Shared Memory issues

Hi, I am just trying to get my head around CUDA and have run into a problem in trying to store arrays in shared memory. My current code results in a segmentation fault and i don’t know why.

I am trying to compute the NMI of a set of variables where i have the following variables

xd = the dataset (a matrix stored as a single array of ints) size = nrow*ncol - on device

ncatd = the number of categories for each variable in xd (stored as an array of ints) size = ncol - on device

entropies = the final destination for the computed entropy (stored as an array of floats) size = ncol - on device

nrow = number of rows in xd

ncol = number of cols in xd

maxCat = the maximum table size in number of bytes

To compute the NMI i need to construct a frequency table of the categories within each x[i]. I am trying to build this table in shared memory where each thread computes the NMI for x[i] and build 1 table. I want each table to be stored in a unique shared memory location, something like:

shared_memory = [table1,table2,table3 …] where each table location is the maximum table size.

As i am only allowed 16kb of shared memory i first determine the maximum table size (maxCat)

then work out the maximum number of threads i can use and then the number of blocks.

This implementation seems to work for small number of columns (ncol), say < 100. But as the number of columns increases i get memory issues which results in a segmentation fault. I don’t know why.

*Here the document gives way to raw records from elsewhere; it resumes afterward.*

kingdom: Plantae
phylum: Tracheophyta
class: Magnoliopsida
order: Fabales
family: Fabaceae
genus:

My current understanding, after CUDA programming for 1 week only is that __syncthreads() ensures that all memory accesses have been completed before progressing into the code. However i have had trouble with applying __syncthreads here for some reason as all computations are done within a conditional and not all threads reach this point. Also as each table in shared memory is stored in a different address, i am not sure if __syncthreads is required. If __syncthreads is the answer where should it go?

What have i done wrong here?


maxThreadNumber = floor((16384)/maxTableSize); // maximum number of tables that can be stored in 16 Kb.

maxBlockSize = floor(sqrt(maxThreadNumber)); // maximum number of blocksize

if (maxBlockSize < 16) blocksize = maxBlockSize; // if can’t do 16*16 threads per block, then reduce the block size

// then the shared memory = (table size)*(number of threads)*sizeof(int)

sharedMemorySize = maxCatblocksizeblocksize*sizeof(int);

// and then set the blocks

xBlocks = ncol/(blocksize * blocksize) + (ncol % blocksize*blocksize == 0?0:1);

dim3 entGrid(xBlocks);

dim3 entBlock(blocksize*blocksize);

// and finally call the kernel

entropy_kernel<<<entGrid, entBlock, sharedMemorySize>>>(xd,ncatd,nrow,ncol,maxCat,entropies);

global void entropy_kernel(int *x,int *ncat,int nrow,int ncol,int tblsize,float *entropies) {

int bx;

int n,m;

int *table;

float p=0,ent = 0;

    extern __shared__ int tdata[];

// Matrix column index

bx = blockIdx.x * blockDim.x + threadIdx.x; // current row of A

    //don't do anything is outside of the range of the data

if (bx < ncol) {

           // define table to be a unique part of shared memory

	table = &tdata[bx * tblsize];

// initialize all table values to 0

	for (n = 0;n < ncat[bx];n = n + 1) table[n] = 0;

// create the table counts

	for (n = 0;n < nrow;n = n + 1) {

		m = x[nrow*bx + n];

		table[m] = table[m] + 1;


// compute the NMI

	ent = 0;

	for (n = 0;n < ncat[bx];n = n + 1) {

		p = (float)(table[n])/(float)(nrow);

		if (p > 0) ent = ent - p*log2(p);


           // store

	entropies[bx] = ent;



You do indeed have a maximum of 16 KB of shared memory. In practice it may be a few hundred bytes less to hold kernel arguments and thread IDs… so watch out for that.

But your real problem is you’re mixing up shared memory size allocs… you’re allocating based on one size assumption of 1 byte but accessing based on ints of 4 bytes.

Print out the value of sharedMemorySize, you’ll see you’re requesting much more than 16K, especially since your block size compute is based on bytes, but you have a sizeof(int) multiplier in there when you actually declare the shared memory use.

So your kernel crashes because sometimes the launch may still succeed but you access shared memory way beyond the bounds you told CUDA you were going to use (that multiplier thing again!)

So put an assert on that shared memory size, check for kernel error codes whenever you launch, and check your array indexing in your kernel to only access what you said you needed.